Home » Looking Back » ‘Flood will prove reserve’s fitness’ – Oct 11, 1993

‘Flood will prove reserve’s fitness’ – Oct 11, 1993

WAMBA WAMBA Aboriginal Reserve’s levee bank suitability for further pemanant housing would be tested by the flooded Murray River next Monday.

According to Wamba Wamba Local Aboriginal Lands Council coordinator Kim Pear, the record river level forecast for Monday would be the acid test that the reserve is not threatened by flood flows.

“If we can withstand this flood, it negates all the arguments in relation to this site,” Mr Peat said.

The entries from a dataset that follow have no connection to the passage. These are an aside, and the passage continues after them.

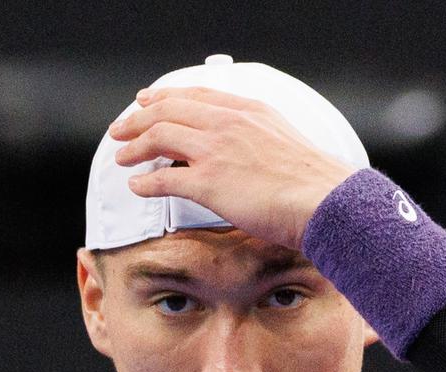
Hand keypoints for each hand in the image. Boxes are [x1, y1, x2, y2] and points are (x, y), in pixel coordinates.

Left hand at [108, 85, 357, 252]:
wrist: (324, 201)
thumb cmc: (313, 181)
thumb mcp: (284, 140)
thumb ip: (258, 136)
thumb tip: (243, 151)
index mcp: (246, 111)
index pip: (194, 96)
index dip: (164, 97)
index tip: (147, 100)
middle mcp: (226, 124)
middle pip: (167, 111)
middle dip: (137, 119)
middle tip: (121, 129)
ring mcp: (215, 151)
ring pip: (158, 137)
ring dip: (134, 147)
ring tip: (121, 156)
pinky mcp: (208, 183)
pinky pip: (163, 179)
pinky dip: (145, 182)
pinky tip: (137, 186)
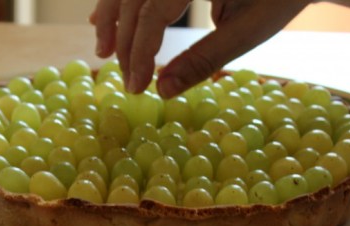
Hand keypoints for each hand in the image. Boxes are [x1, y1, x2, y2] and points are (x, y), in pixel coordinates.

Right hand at [91, 0, 311, 98]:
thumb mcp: (248, 29)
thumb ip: (204, 59)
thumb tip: (162, 91)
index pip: (154, 10)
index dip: (141, 49)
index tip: (136, 86)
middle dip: (125, 39)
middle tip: (127, 79)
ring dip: (111, 17)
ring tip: (103, 51)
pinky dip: (120, 1)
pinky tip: (101, 19)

The council desperately wants to start building another duplex on the reserve, but Wakool Council cannot grant the building approval until the results of a Murray-Darling flood plain management strategy are released in 1995.

Mr Peat said Wamba Wamba had $120,000 already set aside for the duplex by the Aboriginal and Torres Straight Islander Commission.

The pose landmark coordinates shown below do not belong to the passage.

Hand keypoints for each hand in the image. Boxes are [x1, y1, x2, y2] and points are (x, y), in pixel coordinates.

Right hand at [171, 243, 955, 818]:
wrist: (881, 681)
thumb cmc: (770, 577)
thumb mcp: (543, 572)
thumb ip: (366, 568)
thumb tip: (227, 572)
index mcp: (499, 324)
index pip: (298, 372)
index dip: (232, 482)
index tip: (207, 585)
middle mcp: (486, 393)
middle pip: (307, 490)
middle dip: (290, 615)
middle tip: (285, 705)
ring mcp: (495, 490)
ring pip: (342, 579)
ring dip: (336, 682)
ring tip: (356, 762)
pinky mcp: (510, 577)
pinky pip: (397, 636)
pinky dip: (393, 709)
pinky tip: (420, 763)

He said there were families still living in time sheds at Wamba Wamba.

“They’ve got no cooking or toilet facilities and the tin sheds are overcrowded,” he said.

Mr Peat said Wamba Wamba residents could not wait another two years for a further duplex.

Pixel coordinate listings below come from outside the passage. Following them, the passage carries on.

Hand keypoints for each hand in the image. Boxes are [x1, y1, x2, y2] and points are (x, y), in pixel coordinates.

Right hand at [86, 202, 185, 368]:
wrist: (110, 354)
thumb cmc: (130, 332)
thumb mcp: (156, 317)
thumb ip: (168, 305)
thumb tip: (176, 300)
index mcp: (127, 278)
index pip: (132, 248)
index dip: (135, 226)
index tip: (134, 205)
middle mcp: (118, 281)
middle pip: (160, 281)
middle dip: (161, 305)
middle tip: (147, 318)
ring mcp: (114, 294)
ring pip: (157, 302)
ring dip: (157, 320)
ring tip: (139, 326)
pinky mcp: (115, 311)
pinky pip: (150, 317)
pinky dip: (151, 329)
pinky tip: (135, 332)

He said the council raised the issue strongly with Opposition Aboriginal Affairs spokesman Colin Markham when he visited the reserve last week.

He said Mr Markham was thoroughly briefed on every aspect of the housing development application.

“But he can only act within the constraints of his shadow portfolio,” Mr Peat said.

He said he believed about $50 million would be spent at the reserve in the long term to provide substantial infrastructure.

“We are looking at providing dormitory facilities for the 15-20-year-old group, so we can equip them with the skills to live in a flat,” Mr Peat said.

He said the council planned to build kerbing and roads at the reserve, and provide lighting and sewerage infrastructure over a five-to-six-year period.

Mr Peat said e understood the need for the flood study, but the reserve already had very good levee bank protection from the Murray and was planning any works to alter flows.

He said while the proposed housing development dominated discussions with Mr Markham, the council also outlined its wish to take over two areas of Crown land in the Swan Hill district.

Mr Markham stressed that in no way would the application impact on private property and the areas would remain open to the public.